MANILA, Philippines – IT expert Pablo Manalastas on Monday warned of complications arising from the Commission on Elections’ continued use of source code from Smartmatic International Corporation.
In an interview with Radyo Inquirer 990AM, the IT consultant for the Center for People Empowerment in Governance (CenPEG) questioned why Comelec did not require bidders for the poll machines to present source codes to ensure that these would be available for examination by concerned political groups or individuals.
Doing so would have prevented the issues being raised about Comelec’s inability to uphold transparency, he said.
“Political parties and other interested groups should also be allowed to conduct independent reviews on the source code, otherwise, Comelec will be undermining the principle of transparency,” he added.
Poll watchdogs and political parties have earlier assailed the Comelec for not allowing local IT experts to review the source code used for the precinct count optical scanners (PCOS) machines.
“They should have required bidders to submit source codes to ensure they can comply with the law (RA 9369 or the poll automation law),” said Manalastas.

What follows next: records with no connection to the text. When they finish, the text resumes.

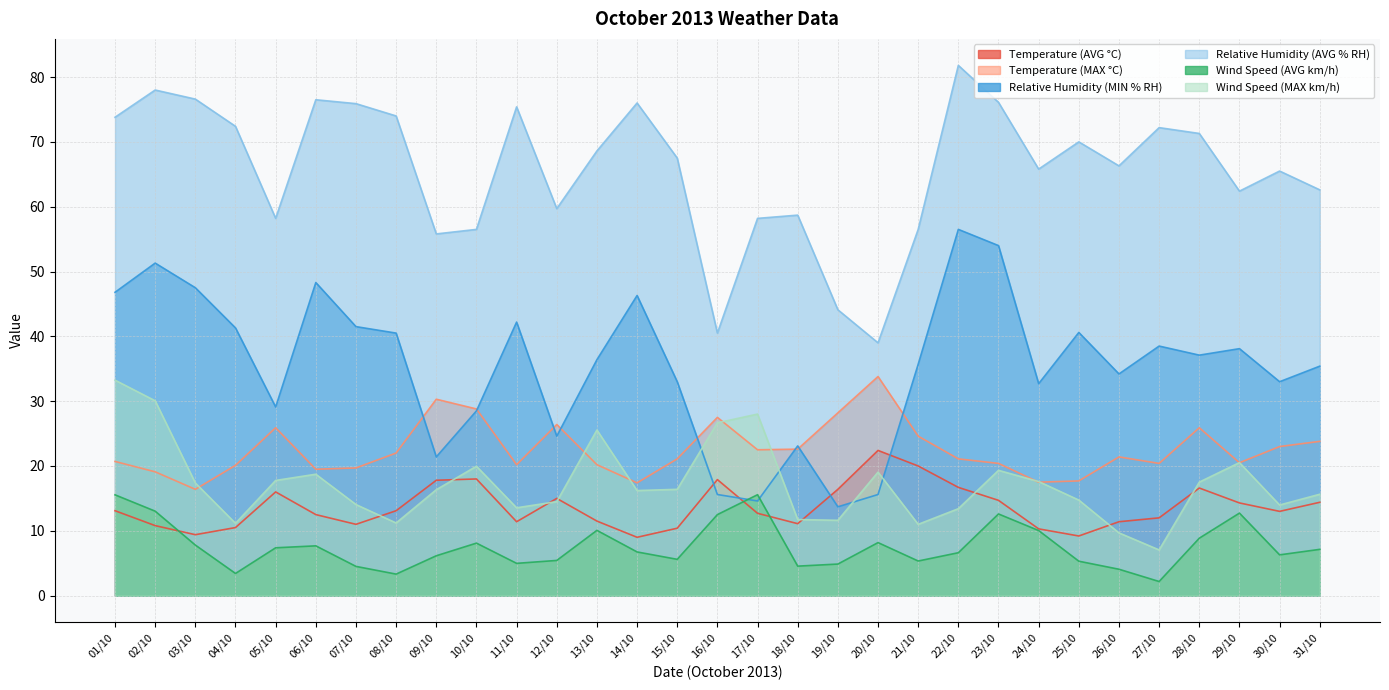

The Relative Humidity (AVG % RH) series shows 111.1 at 15/10. True or false?

False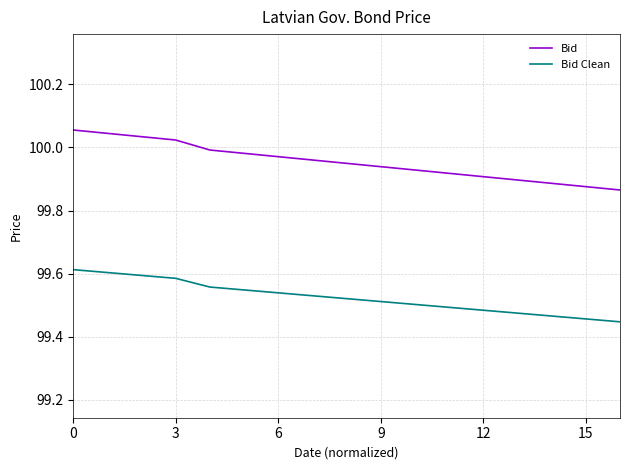

True or false: Bid has more than 2 interior local peaks.

False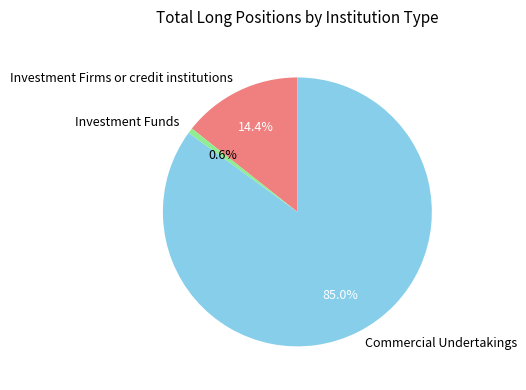

To the nearest percent, what is the difference between the largest and smallest slice percentages?

84%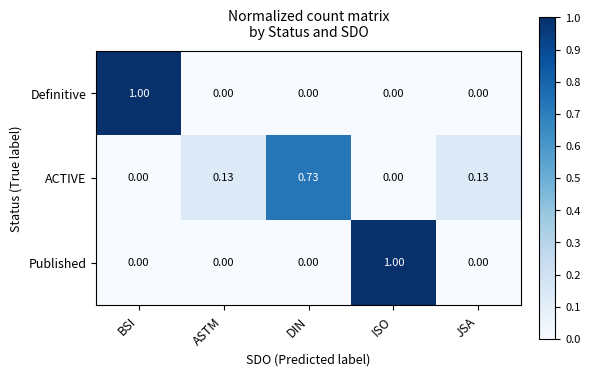

At how many categories does at least one series exceed 0?

5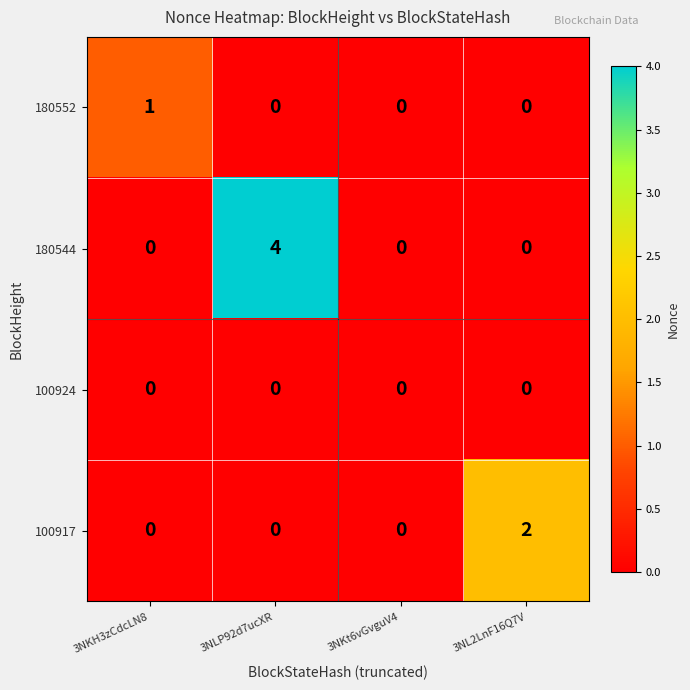

Which series changed the most between 3NKH3zCdcLN8 and 3NL2LnF16Q7V?

100917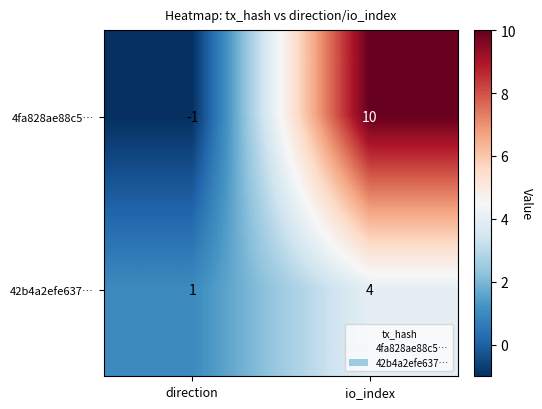

Reading right to left, list all the values displayed in this chart.

4fa828ae88c5…: io_index=10	direction=-1
42b4a2efe637…: io_index=4	direction=1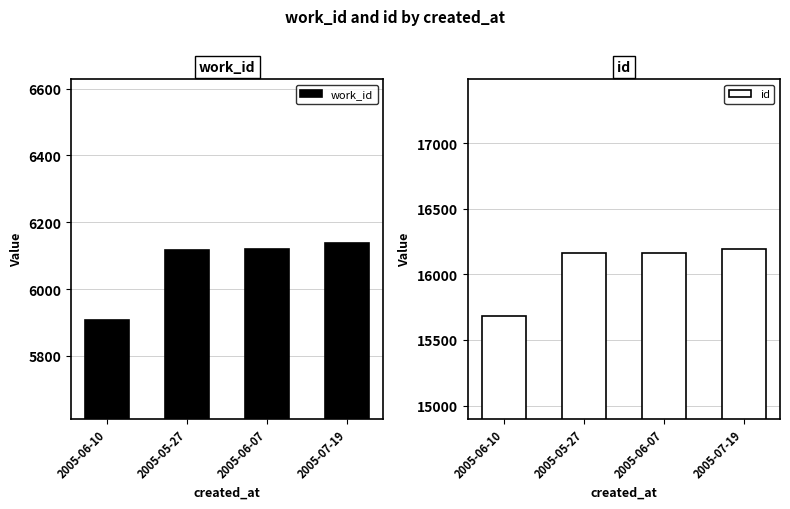

What is the average value of the id series?

16048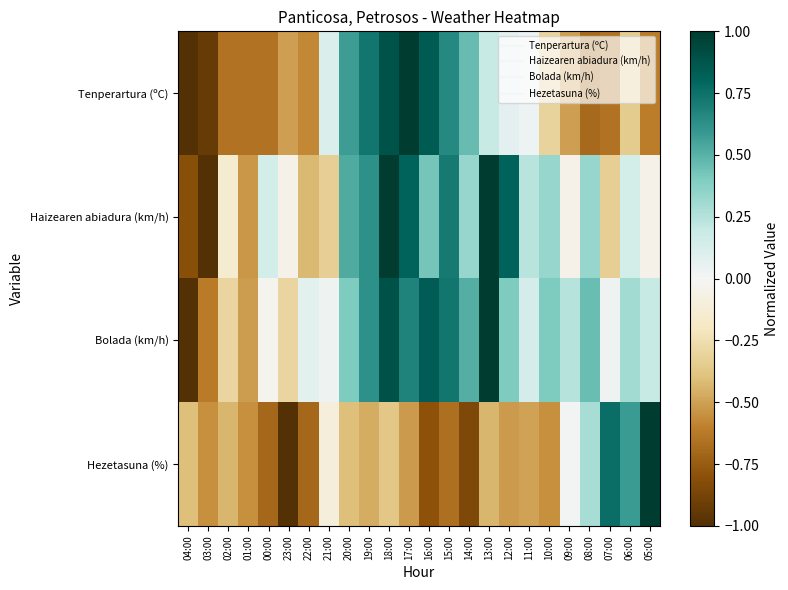

Reading left to right, extract all data points from this chart.

Tenperartura (ºC): 04:00=-1.0	03:00=-0.9	02:00=-0.7	01:00=-0.7	00:00=-0.7	23:00=-0.5	22:00=-0.6	21:00=0.1	20:00=0.6	19:00=0.7	18:00=0.9	17:00=1.0	16:00=0.8	15:00=0.7	14:00=0.5	13:00=0.2	12:00=0.1	11:00=0.0	10:00=-0.3	09:00=-0.5	08:00=-0.7	07:00=-0.7	06:00=-0.3	05:00=-0.6
Haizearen abiadura (km/h): 04:00=-0.8	03:00=-1.0	02:00=-0.1	01:00=-0.5	00:00=0.1	23:00=-0.0	22:00=-0.4	21:00=-0.3	20:00=0.5	19:00=0.6	18:00=1.0	17:00=0.8	16:00=0.4	15:00=0.7	14:00=0.3	13:00=1.0	12:00=0.8	11:00=0.2	10:00=0.3	09:00=-0.0	08:00=0.3	07:00=-0.3	06:00=0.1	05:00=-0.0
Bolada (km/h): 04:00=-1.0	03:00=-0.6	02:00=-0.3	01:00=-0.5	00:00=-0.0	23:00=-0.3	22:00=0.1	21:00=0.0	20:00=0.4	19:00=0.6	18:00=0.9	17:00=0.7	16:00=0.8	15:00=0.7	14:00=0.5	13:00=1.0	12:00=0.4	11:00=0.1	10:00=0.4	09:00=0.2	08:00=0.5	07:00=0.0	06:00=0.3	05:00=0.2
Hezetasuna (%): 04:00=-0.4	03:00=-0.6	02:00=-0.4	01:00=-0.6	00:00=-0.7	23:00=-1.0	22:00=-0.7	21:00=-0.1	20:00=-0.4	19:00=-0.5	18:00=-0.4	17:00=-0.5	16:00=-0.8	15:00=-0.7	14:00=-0.9	13:00=-0.4	12:00=-0.5	11:00=-0.5	10:00=-0.6	09:00=0.0	08:00=0.3	07:00=0.8	06:00=0.6	05:00=1.0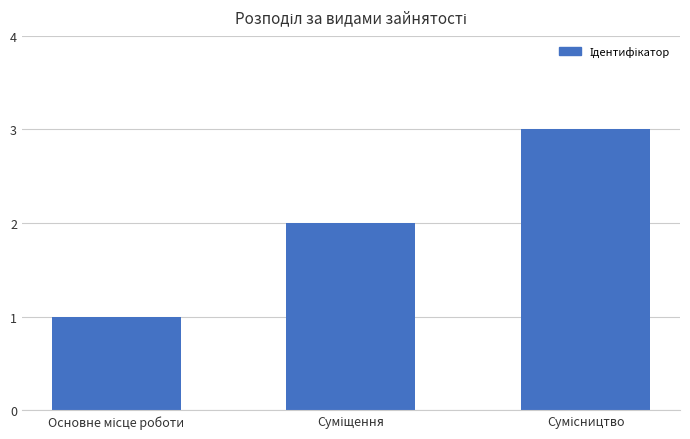

What is the maximum value shown in the chart?

3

“Dominion (Voting Systems) owns the technology that Comelec will be using for the 2013 elections and not Smartmatic,” he said, adding that the license for the source code created by Dominion has already been terminated.
“Smartmatic does not own the source code, they only licensed it from Dominion,” said Manalastas, pointing out that it was Dominion’s programmers who knew the software inside out.
The fact that the contract for the source code and the poll machines was only between the Philippine government and Smartmatic was a grave mistake as the Comelec had no control over the technology being used, he said.